On first glance no one would believe a cemetery lies in the underbrush next to Liedy Road in Westminster.

Weeds have grown out of control and rotten tree trunks are strewn about in disarray.

But people still visit the old Ellsworth Cemetery to pay their respects to their dead.

And the Rev. James E. Hinton pastor of the Union Memorial Baptist Church wants to restore the cemetery to make such trips more pleasant.

“When I first started preaching here, I was inquiring as to why the church didn’t have a cemetery in Westminster and people told me that there was one but it had been allowed to grow up with weeds,” Hinton said.

“Members from this church have relatives buried there and I wanted to know why it had been allowed to grow up that way.”

The cemetery, one of 10 county cemeteries exclusively for black residents, has not been used since 1981 when a man named Richard Leon Smith died at the age of 55 and was buried there, according to cemetery records at the Historical Society for Carroll County.

The cemetery’s upkeep once rested in the hands of the cemetery committee of the Union Street Methodist Church, but since the deaths of older members, no one has expressed interest in keeping up the property, Hinton said.

“I told members of my congregation that it was a shame to allow the cemetery to waste away like that. Why it was allowed to deteriorate into such wilderness is beyond me.”

With tombstones dating as far back as 1862, the cemetery also has historical value. Hinton said people like the Rev. John Baptist Snowden are buried there.

Historical Society records show that Snowden, who died on Sept. 8, 1884 at the age of 84, was a slave who earned his freedom when he was 29.

He was a man of royal descent. Snowden’s grandmother was an African princess stolen by slave traders and brought to America.

Today, Snowden’s grave is obscured by the heavy growth that covers the gravesites.

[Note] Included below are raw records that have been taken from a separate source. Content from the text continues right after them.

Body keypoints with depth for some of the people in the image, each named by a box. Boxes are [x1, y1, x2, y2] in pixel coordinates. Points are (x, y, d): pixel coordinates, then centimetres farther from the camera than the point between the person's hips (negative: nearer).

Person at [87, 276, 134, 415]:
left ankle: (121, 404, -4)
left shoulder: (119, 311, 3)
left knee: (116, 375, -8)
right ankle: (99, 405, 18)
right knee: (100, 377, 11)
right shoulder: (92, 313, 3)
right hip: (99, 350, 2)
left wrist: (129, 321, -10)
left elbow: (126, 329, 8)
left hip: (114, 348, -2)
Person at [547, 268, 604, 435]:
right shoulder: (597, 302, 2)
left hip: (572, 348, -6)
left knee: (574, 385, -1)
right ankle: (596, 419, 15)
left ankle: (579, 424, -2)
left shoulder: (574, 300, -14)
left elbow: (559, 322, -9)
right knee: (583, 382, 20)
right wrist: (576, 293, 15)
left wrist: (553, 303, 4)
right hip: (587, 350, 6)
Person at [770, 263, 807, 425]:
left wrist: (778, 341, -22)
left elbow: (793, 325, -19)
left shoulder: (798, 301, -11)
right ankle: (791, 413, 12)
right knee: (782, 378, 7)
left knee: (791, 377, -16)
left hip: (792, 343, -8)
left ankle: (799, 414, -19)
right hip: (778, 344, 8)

“I cant do it all by myself, but I am willing to use what facilities and resources we have to get this project, confronting us here in the black community, off the ground,” Hinton said.

As he makes plans to establish another cemetery committee, Hinton also hopes to build up funds for the project through his congregation. The funds will not only be used to clean up the cemetery, they will also be used to sustain it on a yearly basis, he said.

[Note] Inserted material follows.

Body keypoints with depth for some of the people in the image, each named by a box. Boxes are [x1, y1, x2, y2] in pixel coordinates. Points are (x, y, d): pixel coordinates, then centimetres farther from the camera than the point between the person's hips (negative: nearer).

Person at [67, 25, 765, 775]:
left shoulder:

“This way, I feel we will get the support of the community and the county. If we can do that, we can move forward and do something constructive.”

The church would like to get the clean-up project under way sometime in early May, Hinton said.

“Once we get more background information on the cemetery, we plan to restore it in such a way that it will be completely cleaned,” he said.

Instead of recruiting volunteers for the clean-up, Hinton plans to have the cleaning done professionally.

“We want to make sure nothing is desecrated out there,” he said.

“For those who have relatives buried there, we will contact as many of them as possible to get them involved in the project and concerned about the cemetery’s upkeep. I would even like to set aside a day in church that will be used as a memorial day for the cemetery.”

Alice Green, church corresponding secretary, said the church would like to turn the cemetery into the Ellsworth Memorial Park.

“Hopefully this is the church’s project for the ’90s,” Green said.